In Skan’s view, this reflects a somber realization by enterprises that traditional process mining approaches that focuses strictly on back end logs do not provide a complete, end to end view of processes, and have not lead to success in automation and process redesign efforts. Skan is seeing more and more customers start to look beyond these outdated process mining techniques, prioritizing instead technologies (such as computer vision) that provide visibility of front end tasks within processes to develop a complete, end-to-end view of their processes.

 

  1. Traditional back-end processes continue to the most common use cases, but front office use cases are gaining traction

The back end processes that have been traditional use cases for both process mining and automation continued to top the list of areas utilizing process mining. “Purchase/Procurement” and “Accounting/Payment”, were the 1st and 2nd most utilized areas. Logistics was reported as the 5th most utilized area.

However, several customer facing front office areas also appeared fairly high on the list, including Sales (3rd) and Customer Service (7th).

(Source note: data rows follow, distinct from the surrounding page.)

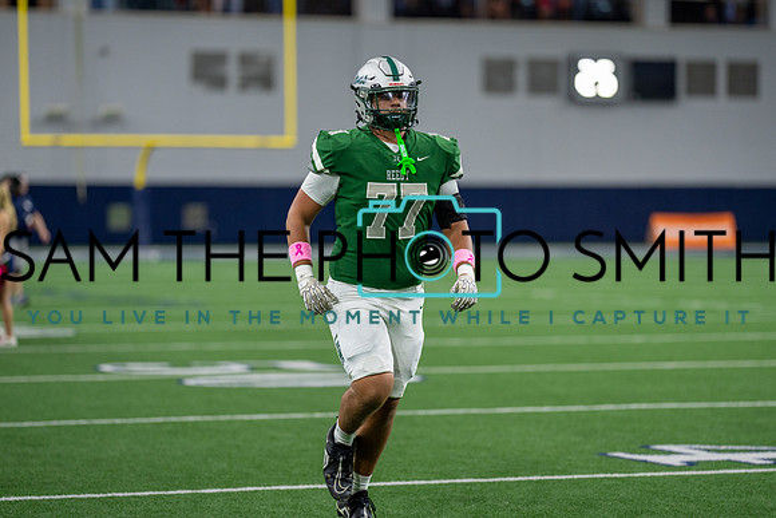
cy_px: 250
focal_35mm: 148
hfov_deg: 13.9
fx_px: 3192
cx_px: 395
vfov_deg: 9.3
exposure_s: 1/1250
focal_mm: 135
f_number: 1.8
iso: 1250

  1. The paradox of traditional process mining: you need process knowledge to get process knowledge

The highest responded “critical skill” for the success of a process mining implementation was “Process Knowledge”. Additionally, the second most reported critical success factor for process mining was ‘good data quality’.

It seems somewhat counterintuitive that the most critical success factors for getting value from a technology that is supposed to deliver process data and knowledge is existing process data and knowledge.

 

  1. The problem and need being solved by process mining is here to stay

Deloitte expects big growth for Process Mining - 70% CAGR over the next 5 years. This will likely come from existing users of process mining – the report states 83% of organizations using process mining will continue or expand their use of the technology – as well as adoption across new organizations and industries.

 

Our summary: Enterprises are seeing real value from a deeper understanding of their processes. However, the process mining category needs to and will continue to evolve beyond simply mining process information to providing actionable intelligence. Enterprises need to a full view of their processes, not just what is visible in back-end logs. Only then can they decide on meaningful action, and quantitatively measure the results of those decision to determine true ROI.